● **WORK INSTRUCTIONS**
Repeat every line of the data below word for word, without any changes.

● **RAW RECORDS**
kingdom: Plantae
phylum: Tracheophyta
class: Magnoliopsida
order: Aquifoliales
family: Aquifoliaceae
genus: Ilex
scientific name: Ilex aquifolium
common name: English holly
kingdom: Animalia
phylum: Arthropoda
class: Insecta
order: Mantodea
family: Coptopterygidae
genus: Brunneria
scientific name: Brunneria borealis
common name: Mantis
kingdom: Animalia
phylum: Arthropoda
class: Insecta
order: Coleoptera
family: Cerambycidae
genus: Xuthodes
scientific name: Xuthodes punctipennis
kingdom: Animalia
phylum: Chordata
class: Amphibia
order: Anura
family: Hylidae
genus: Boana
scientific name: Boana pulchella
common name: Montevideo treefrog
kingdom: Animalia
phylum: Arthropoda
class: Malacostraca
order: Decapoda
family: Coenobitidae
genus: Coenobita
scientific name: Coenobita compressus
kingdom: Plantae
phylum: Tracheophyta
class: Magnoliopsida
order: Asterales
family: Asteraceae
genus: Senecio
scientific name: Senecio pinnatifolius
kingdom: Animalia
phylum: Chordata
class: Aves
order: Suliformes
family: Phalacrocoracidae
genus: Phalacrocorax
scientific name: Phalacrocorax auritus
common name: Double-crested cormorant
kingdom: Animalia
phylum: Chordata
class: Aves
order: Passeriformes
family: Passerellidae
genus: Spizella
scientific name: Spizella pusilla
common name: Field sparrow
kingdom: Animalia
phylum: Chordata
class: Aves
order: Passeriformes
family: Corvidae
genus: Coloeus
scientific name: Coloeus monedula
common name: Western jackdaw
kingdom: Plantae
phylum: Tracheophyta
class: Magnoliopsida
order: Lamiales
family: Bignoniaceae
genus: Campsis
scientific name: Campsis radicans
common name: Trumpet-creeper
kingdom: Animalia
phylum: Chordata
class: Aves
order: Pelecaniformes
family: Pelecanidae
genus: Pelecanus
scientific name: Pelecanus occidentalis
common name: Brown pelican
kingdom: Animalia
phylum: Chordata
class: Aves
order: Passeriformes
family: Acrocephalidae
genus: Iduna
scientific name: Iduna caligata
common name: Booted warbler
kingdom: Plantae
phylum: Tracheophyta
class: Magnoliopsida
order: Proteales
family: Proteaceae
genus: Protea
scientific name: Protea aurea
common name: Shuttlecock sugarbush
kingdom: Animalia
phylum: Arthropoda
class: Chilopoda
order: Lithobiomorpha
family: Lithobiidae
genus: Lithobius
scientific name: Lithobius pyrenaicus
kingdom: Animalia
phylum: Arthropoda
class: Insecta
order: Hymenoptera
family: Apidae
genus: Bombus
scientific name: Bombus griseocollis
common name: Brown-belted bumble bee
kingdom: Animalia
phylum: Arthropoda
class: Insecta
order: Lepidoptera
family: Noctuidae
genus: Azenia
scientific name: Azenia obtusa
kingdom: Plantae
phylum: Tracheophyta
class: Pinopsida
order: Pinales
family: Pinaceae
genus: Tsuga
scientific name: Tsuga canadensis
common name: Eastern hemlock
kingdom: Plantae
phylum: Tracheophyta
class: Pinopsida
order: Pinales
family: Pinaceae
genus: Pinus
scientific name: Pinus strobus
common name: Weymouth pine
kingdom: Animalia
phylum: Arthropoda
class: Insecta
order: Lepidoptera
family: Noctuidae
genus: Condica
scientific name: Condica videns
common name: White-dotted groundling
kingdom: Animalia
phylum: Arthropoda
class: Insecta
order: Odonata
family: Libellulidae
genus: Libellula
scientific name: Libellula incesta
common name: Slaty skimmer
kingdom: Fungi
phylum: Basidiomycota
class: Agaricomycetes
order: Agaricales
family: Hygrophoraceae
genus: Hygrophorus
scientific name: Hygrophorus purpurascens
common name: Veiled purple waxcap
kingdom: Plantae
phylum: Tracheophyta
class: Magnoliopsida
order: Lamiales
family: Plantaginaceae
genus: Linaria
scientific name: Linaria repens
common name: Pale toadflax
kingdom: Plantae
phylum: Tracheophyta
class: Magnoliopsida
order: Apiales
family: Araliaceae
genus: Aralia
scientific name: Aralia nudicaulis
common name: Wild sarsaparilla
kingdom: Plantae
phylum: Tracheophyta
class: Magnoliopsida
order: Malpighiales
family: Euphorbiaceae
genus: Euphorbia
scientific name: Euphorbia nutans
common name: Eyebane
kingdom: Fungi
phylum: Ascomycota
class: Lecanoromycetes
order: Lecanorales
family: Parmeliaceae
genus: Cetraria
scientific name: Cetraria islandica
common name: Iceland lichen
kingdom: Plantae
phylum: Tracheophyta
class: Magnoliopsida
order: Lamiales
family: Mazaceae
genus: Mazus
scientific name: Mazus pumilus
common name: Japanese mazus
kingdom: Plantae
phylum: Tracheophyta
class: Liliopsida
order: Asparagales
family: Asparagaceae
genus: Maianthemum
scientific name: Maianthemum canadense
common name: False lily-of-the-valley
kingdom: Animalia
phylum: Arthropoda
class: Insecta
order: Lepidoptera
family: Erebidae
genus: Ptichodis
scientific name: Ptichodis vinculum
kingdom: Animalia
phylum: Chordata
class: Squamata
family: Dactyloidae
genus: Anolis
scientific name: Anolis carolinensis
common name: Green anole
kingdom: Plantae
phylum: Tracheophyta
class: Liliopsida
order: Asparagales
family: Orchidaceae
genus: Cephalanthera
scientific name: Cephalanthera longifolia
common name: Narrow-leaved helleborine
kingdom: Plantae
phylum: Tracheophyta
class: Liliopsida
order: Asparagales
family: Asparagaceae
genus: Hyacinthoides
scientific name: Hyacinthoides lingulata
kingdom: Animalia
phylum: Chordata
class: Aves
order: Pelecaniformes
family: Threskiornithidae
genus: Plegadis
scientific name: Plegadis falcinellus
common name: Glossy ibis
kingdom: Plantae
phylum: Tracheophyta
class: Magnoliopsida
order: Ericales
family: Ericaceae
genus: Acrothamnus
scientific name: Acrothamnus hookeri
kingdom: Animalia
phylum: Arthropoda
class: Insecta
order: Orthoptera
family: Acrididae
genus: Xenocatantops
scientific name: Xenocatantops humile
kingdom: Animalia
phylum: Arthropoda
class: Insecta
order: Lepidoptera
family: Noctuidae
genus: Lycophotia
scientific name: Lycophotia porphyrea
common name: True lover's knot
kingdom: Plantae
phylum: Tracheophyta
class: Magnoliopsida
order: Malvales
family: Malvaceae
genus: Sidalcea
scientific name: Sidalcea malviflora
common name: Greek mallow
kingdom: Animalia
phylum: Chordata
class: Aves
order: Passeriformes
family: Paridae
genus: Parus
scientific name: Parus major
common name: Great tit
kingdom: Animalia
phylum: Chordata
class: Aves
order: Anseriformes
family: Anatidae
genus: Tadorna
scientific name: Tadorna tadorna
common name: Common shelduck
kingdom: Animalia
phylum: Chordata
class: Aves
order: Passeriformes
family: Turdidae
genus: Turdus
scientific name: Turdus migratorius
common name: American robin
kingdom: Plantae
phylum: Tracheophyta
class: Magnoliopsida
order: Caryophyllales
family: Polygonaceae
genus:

● **COMPLETED TASK**
kingdom: Plantae
phylum: Tracheophyta
class: Magnoliopsida
order: Aquifoliales
family: Aquifoliaceae
genus: Ilex
scientific name: Ilex aquifolium
common name: English holly
kingdom: Animalia
phylum: Arthropoda
class: Insecta
order: Mantodea
family: Coptopterygidae
genus: Brunneria
scientific name: Brunneria borealis
common name: Mantis
kingdom: Animalia
phylum: Arthropoda
class: Insecta
order: Coleoptera
family: Cerambycidae
genus: Xuthodes
scientific name: Xuthodes punctipennis
kingdom: Animalia
phylum: Chordata
class: Amphibia
order: Anura
family: Hylidae
genus: Boana
scientific name: Boana pulchella
common name: Montevideo treefrog
kingdom: Animalia
phylum: Arthropoda
class: Malacostraca
order: Decapoda
family: Coenobitidae
genus: Coenobita
scientific name: Coenobita compressus
kingdom: Plantae
phylum: Tracheophyta
class: Magnoliopsida
order: Asterales
family: Asteraceae
genus: Senecio
scientific name: Senecio pinnatifolius
kingdom: Animalia
phylum: Chordata
class: Aves
order: Suliformes
family: Phalacrocoracidae
genus: Phalacrocorax
scientific name: Phalacrocorax auritus
common name: Double-crested cormorant
kingdom: Animalia
phylum: Chordata
class: Aves
order: Passeriformes
family: Passerellidae
genus: Spizella
scientific name: Spizella pusilla
common name: Field sparrow
kingdom: Animalia
phylum: Chordata
class: Aves
order: Passeriformes
family: Corvidae
genus: Coloeus
scientific name: Coloeus monedula
common name: Western jackdaw
kingdom: Plantae
phylum: Tracheophyta
class: Magnoliopsida
order: Lamiales
family: Bignoniaceae
genus: Campsis
scientific name: Campsis radicans
common name: Trumpet-creeper
kingdom: Animalia
phylum: Chordata
class: Aves
order: Pelecaniformes
family: Pelecanidae
genus: Pelecanus
scientific name: Pelecanus occidentalis
common name: Brown pelican
kingdom: Animalia
phylum: Chordata
class: Aves
order: Passeriformes
family: Acrocephalidae
genus: Iduna
scientific name: Iduna caligata
common name: Booted warbler
kingdom: Plantae
phylum: Tracheophyta
class: Magnoliopsida
order: Proteales
family: Proteaceae
genus: Protea
scientific name: Protea aurea
common name: Shuttlecock sugarbush
kingdom: Animalia
phylum: Arthropoda
class: Chilopoda
order: Lithobiomorpha
family: Lithobiidae
genus: Lithobius
scientific name: Lithobius pyrenaicus
kingdom: Animalia
phylum: Arthropoda
class: Insecta
order: Hymenoptera
family: Apidae
genus: Bombus
scientific name: Bombus griseocollis
common name: Brown-belted bumble bee
kingdom: Animalia
phylum: Arthropoda
class: Insecta
order: Lepidoptera
family: Noctuidae
genus: Azenia
scientific name: Azenia obtusa
kingdom: Plantae
phylum: Tracheophyta
class: Pinopsida
order: Pinales
family: Pinaceae
genus: Tsuga
scientific name: Tsuga canadensis
common name: Eastern hemlock
kingdom: Plantae
phylum: Tracheophyta
class: Pinopsida
order: Pinales
family: Pinaceae
genus: Pinus
scientific name: Pinus strobus
common name: Weymouth pine
kingdom: Animalia
phylum: Arthropoda
class: Insecta
order: Lepidoptera
family: Noctuidae
genus: Condica
scientific name: Condica videns
common name: White-dotted groundling
kingdom: Animalia
phylum: Arthropoda
class: Insecta
order: Odonata
family: Libellulidae
genus: Libellula
scientific name: Libellula incesta
common name: Slaty skimmer
kingdom: Fungi
phylum: Basidiomycota
class: Agaricomycetes
order: Agaricales
family: Hygrophoraceae
genus: Hygrophorus
scientific name: Hygrophorus purpurascens
common name: Veiled purple waxcap
kingdom: Plantae
phylum: Tracheophyta
class: Magnoliopsida
order: Lamiales
family: Plantaginaceae
genus: Linaria
scientific name: Linaria repens
common name: Pale toadflax
kingdom: Plantae
phylum: Tracheophyta
class: Magnoliopsida
order: Apiales
family: Araliaceae
genus: Aralia
scientific name: Aralia nudicaulis
common name: Wild sarsaparilla
kingdom: Plantae
phylum: Tracheophyta
class: Magnoliopsida
order: Malpighiales
family: Euphorbiaceae
genus: Euphorbia
scientific name: Euphorbia nutans
common name: Eyebane
kingdom: Fungi
phylum: Ascomycota
class: Lecanoromycetes
order: Lecanorales
family: Parmeliaceae
genus: Cetraria
scientific name: Cetraria islandica
common name: Iceland lichen
kingdom: Plantae
phylum: Tracheophyta
class: Magnoliopsida
order: Lamiales
family: Mazaceae
genus: Mazus
scientific name: Mazus pumilus
common name: Japanese mazus
kingdom: Plantae
phylum: Tracheophyta
class: Liliopsida
order: Asparagales
family: Asparagaceae
genus: Maianthemum
scientific name: Maianthemum canadense
common name: False lily-of-the-valley
kingdom: Animalia
phylum: Arthropoda
class: Insecta
order: Lepidoptera
family: Erebidae
genus: Ptichodis
scientific name: Ptichodis vinculum
kingdom: Animalia
phylum: Chordata
class: Squamata
family: Dactyloidae
genus: Anolis
scientific name: Anolis carolinensis
common name: Green anole
kingdom: Plantae
phylum: Tracheophyta
class: Liliopsida
order: Asparagales
family: Orchidaceae
genus: Cephalanthera
scientific name: Cephalanthera longifolia
common name: Narrow-leaved helleborine
kingdom: Plantae
phylum: Tracheophyta
class: Liliopsida
order: Asparagales
family: Asparagaceae
genus: Hyacinthoides
scientific name: Hyacinthoides lingulata
kingdom: Animalia
phylum: Chordata
class: Aves
order: Pelecaniformes
family: Threskiornithidae
genus: Plegadis
scientific name: Plegadis falcinellus
common name: Glossy ibis
kingdom: Plantae
phylum: Tracheophyta
class: Magnoliopsida
order: Ericales
family: Ericaceae
genus: Acrothamnus
scientific name: Acrothamnus hookeri
kingdom: Animalia
phylum: Arthropoda
class: Insecta
order: Orthoptera
family: Acrididae
genus: Xenocatantops
scientific name: Xenocatantops humile
kingdom: Animalia
phylum: Arthropoda
class: Insecta
order: Lepidoptera
family: Noctuidae
genus: Lycophotia
scientific name: Lycophotia porphyrea
common name: True lover's knot
kingdom: Plantae
phylum: Tracheophyta
class: Magnoliopsida
order: Malvales
family: Malvaceae
genus: Sidalcea
scientific name: Sidalcea malviflora
common name: Greek mallow
kingdom: Animalia
phylum: Chordata
class: Aves
order: Passeriformes
family: Paridae
genus: Parus
scientific name: Parus major
common name: Great tit
kingdom: Animalia
phylum: Chordata
class: Aves
order: Anseriformes
family: Anatidae
genus: Tadorna
scientific name: Tadorna tadorna
common name: Common shelduck
kingdom: Animalia
phylum: Chordata
class: Aves
order: Passeriformes
family: Turdidae
genus: Turdus
scientific name: Turdus migratorius
common name: American robin
kingdom: Plantae
phylum: Tracheophyta
class: Magnoliopsida
order: Caryophyllales
family: Polygonaceae
genus:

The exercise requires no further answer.